Apple likely sees little threat from WP7, given Microsoft's failed launch last fall, with nearly nonexistent demand from consumers and even a feeble showing from developers.
Android, on the other hand, exerts a plausible threat to Apple because even though Google has far less experience in managing a development platform than Microsoft, the software can be picked up for free for use by cloners to flood the market with knockoff goods.
One rapidly growing Android licensee, the Chinese maker Huawei, is being sued for refusing to pay standard licensing fees managed by Helferich Patent Licensing, a group that represents the patent interests of Apple, Microsoft, HTC and more than twenty other companies.

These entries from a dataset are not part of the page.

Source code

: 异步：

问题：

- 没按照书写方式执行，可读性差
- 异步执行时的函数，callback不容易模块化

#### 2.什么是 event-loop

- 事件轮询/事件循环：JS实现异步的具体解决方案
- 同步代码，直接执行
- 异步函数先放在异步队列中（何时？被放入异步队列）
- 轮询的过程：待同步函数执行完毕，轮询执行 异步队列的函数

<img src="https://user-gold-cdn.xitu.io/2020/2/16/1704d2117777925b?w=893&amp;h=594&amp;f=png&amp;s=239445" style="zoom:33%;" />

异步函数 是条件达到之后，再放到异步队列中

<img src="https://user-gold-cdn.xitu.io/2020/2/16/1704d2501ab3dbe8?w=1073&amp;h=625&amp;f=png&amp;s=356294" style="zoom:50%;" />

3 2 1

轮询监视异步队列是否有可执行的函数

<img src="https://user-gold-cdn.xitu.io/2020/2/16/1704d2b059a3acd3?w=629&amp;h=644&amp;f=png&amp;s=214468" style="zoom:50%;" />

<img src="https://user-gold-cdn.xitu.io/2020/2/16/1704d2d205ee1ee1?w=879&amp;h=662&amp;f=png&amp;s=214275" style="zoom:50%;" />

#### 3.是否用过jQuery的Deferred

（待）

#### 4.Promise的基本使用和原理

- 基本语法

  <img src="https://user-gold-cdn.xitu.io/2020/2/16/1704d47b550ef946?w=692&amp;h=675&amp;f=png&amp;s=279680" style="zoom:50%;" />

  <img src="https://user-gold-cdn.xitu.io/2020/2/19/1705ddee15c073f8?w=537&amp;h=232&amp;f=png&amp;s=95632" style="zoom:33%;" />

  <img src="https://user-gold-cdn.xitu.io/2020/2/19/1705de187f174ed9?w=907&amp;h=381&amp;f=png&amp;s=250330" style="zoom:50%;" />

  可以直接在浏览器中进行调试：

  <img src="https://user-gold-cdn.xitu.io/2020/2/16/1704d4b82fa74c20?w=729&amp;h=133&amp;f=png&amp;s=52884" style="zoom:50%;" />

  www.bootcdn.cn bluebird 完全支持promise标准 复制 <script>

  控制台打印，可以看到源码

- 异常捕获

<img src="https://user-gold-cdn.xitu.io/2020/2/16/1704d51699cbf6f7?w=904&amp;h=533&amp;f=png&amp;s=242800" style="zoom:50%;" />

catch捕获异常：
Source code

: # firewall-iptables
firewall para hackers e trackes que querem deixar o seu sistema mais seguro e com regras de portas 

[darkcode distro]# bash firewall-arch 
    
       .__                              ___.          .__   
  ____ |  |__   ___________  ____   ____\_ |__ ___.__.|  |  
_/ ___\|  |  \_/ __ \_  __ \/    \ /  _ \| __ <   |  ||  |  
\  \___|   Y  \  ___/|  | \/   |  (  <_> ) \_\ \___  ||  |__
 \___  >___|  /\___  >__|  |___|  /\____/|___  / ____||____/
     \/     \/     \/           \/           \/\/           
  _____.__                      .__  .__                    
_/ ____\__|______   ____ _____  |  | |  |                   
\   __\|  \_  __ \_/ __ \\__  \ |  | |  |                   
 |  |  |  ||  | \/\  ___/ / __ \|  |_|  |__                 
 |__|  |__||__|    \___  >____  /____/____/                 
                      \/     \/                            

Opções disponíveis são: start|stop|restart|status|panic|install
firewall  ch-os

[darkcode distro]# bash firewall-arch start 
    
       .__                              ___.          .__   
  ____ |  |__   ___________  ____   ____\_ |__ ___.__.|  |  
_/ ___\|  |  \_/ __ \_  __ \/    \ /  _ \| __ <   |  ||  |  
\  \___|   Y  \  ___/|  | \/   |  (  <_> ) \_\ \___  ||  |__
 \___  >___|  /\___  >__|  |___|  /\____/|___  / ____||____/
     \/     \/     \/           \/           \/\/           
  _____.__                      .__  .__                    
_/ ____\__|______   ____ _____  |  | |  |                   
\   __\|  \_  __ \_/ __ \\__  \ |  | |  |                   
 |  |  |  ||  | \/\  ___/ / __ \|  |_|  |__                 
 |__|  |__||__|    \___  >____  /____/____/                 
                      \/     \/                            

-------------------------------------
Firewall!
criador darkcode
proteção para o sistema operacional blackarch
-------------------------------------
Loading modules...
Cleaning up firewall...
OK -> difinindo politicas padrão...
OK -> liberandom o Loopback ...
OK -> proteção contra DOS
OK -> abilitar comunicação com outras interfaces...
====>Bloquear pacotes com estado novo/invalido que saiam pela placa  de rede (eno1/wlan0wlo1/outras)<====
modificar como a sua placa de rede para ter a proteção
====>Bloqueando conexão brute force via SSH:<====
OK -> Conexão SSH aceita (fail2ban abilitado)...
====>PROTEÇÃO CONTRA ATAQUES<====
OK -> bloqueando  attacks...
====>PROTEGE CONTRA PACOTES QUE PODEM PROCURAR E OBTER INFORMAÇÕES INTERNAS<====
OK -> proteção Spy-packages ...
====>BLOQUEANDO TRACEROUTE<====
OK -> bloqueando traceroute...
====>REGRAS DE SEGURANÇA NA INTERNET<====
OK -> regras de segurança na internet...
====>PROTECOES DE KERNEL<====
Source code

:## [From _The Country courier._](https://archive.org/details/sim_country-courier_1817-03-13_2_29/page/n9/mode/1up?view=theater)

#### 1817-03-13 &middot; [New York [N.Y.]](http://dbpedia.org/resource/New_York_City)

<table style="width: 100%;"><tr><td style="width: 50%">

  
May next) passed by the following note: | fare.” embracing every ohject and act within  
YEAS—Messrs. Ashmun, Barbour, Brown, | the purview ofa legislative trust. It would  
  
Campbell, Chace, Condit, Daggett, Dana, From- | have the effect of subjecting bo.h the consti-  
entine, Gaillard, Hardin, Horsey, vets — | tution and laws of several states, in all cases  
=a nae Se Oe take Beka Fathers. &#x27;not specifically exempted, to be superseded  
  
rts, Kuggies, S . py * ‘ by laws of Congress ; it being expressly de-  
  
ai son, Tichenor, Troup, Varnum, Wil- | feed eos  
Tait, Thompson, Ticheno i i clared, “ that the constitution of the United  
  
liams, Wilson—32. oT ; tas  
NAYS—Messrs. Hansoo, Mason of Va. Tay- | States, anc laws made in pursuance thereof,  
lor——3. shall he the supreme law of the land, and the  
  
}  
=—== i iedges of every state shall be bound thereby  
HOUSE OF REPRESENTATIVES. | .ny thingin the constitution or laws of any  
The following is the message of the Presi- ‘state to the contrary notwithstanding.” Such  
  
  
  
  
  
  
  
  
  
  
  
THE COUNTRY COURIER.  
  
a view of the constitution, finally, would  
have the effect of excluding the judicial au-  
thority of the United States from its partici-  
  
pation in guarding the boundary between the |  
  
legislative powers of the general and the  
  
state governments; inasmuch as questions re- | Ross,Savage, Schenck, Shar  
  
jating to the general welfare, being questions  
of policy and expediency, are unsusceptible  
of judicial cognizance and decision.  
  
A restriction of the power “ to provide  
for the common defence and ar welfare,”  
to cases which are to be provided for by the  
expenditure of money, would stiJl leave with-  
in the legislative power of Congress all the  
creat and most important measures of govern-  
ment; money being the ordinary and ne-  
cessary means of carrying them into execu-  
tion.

Apple (and other companies) would clearly prefer to deal with companies that play by the rules rather than chasing foreign Android licensees through the courts, particularly ones doing business in countries that don't respect intellectual property rights.
Once Nokia and Microsoft begin to collaborate on new WP7 phones, the supply of such devices will be relatively small, because Nokia's current smartphone business is largely made up of handsets incapable of running a full screen system on the order of WP7 or Apple's iOS. Most of Nokia's "smartphones" would be easily confused with other makers' feature phones, sporting small screens and simple, button-oriented interfaces.
Nokia converting its relatively meager high end phones to WP7 is a far better situation for Apple than were the world's largest phone maker to embrace Android and begin converting its large piece of the overall smartphone market into Android market share.
Nokia's WP7 deal creates an Android competitor for Apple
An amicable patent cross licensing agreement between Nokia and Apple would allow Apple to continue expanding its iOS business and allow Nokia to move forward with plans to stabilize its huge, broad market for simple Symbian models on one hand (to be managed under the newly created Mobile Phones unit) while it also experiments with MeeGo and Symbian and works to transition toward new WP7 models on the other (within a separate unit to be named Smart Devices).
So, rather than simply pushing Nokia's roughly 38 percent share of the smartphone market into Microsoft's column, as some have imagined, Nokia will continue to build a broad range of cheap "smartphones" based on Symbian for sale in emerging markets, and divert only its poor showing on the high end to Microsoft's new platform. Nokia's high end smartphone business was passed by Apple a long time ago.
At the same time, Nokia will breathe some credibility into Microsoft's WP7 platform, giving carriers and their customers more choices among the next generation of modern smartphones: WP7, HP's webOS, RIM BlackBerry, Android, and Apple's iOS.
The problem for Nokia is that it is partnering with what is the biggest failure in smartphones; WP7 has nosedived at launch, despite upbeat-sounding reviews and the marketing strength Microsoft pushed behind it. LG, its biggest licensee, described the platform as 'a bit boring' and suggested it might find a following among low end users with simple needs. That's not really what Nokia wants to do with its high end smartphones.
The problem for Microsoft is that it is partnering with the failed end of Nokia. While the largest phone maker globally, Nokia's efforts to launch a modern smartphone have been scattered and incomplete. It describes is N900 pocket computer smartphone as an experiment, while its flagship iPhone competitors have failed to see the same demand as Apple, particularly in the US where Nokia recently canceled its X7 launch.
Nokia's existing smartphone business is broad but short in profits per phone, as depicted in a report by Asymco.